Slow request investigation

sh
# Find slow requests
kubectl logs -n agyn deploy/gateway --since=10m | \
  jq 'select(.duration_ms > 1000) | {ts, method, code, duration_ms, identity_id}'

# Follow a slow request into downstream services
TRACE_ID=$(... extract from above ...)
kubectl logs -n agyn -l app.kubernetes.io/component=platform --since=10m | \
  jq "select(.trace_id == \"$TRACE_ID\")"

Pair with traces from the Tracing service for the full picture.

Log retention

Suggested defaults:

  • Operational logs: 30 days hot, 90 days cold.
  • Audit logs: 1 year minimum, longer if regulatory requirements apply.
  • Traces: 7-30 days (Tracing's own retention setting).
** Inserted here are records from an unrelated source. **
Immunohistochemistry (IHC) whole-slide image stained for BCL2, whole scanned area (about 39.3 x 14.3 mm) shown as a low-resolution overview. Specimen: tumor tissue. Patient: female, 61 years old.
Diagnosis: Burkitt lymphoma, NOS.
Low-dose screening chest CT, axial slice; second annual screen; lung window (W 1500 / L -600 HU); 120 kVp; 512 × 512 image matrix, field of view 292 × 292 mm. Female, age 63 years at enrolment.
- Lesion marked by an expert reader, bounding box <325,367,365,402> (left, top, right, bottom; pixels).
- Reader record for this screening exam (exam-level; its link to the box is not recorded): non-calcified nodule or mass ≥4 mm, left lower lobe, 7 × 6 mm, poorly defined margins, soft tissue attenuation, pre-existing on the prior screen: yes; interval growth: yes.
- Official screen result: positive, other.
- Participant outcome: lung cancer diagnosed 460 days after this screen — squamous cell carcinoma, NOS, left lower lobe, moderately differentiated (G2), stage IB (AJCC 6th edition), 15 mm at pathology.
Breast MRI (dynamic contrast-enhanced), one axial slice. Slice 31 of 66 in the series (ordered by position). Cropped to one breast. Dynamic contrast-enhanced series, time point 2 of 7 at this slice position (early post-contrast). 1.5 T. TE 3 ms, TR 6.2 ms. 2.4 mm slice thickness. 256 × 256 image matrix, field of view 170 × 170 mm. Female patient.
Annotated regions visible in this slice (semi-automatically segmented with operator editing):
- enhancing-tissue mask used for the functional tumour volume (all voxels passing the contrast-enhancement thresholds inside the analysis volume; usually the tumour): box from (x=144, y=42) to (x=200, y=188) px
Audit retention is usually driven by compliance — SOC 2, ISO 27001, HIPAA, GDPR. Check your obligations.

Common log scenarios

"Why was this user denied?"

Filter Gateway logs by identity_id and the affected method. Look for code: "PERMISSION_DENIED". The Authorization service's logs include the failed check (object, relation, user) — search there for the same trace_id.

"An agent is stuck"

  1. Find the workload ID — Console → Activity → Workloads, or agyn workloads list -o json.
  2. Filter Orchestrator logs by workload_id over the suspect time range.
  3. Filter Runner logs the same way.
  4. Inspect the workload's pod logs directly: kubectl logs -n agyn-workloads <pod> -c <container>.

"We had a cluster admin grant we don't recognize"

Filter audit logs for event="audit.cluster_admin_granted" over the relevant time window. The actor, target, and timestamp are in the event payload.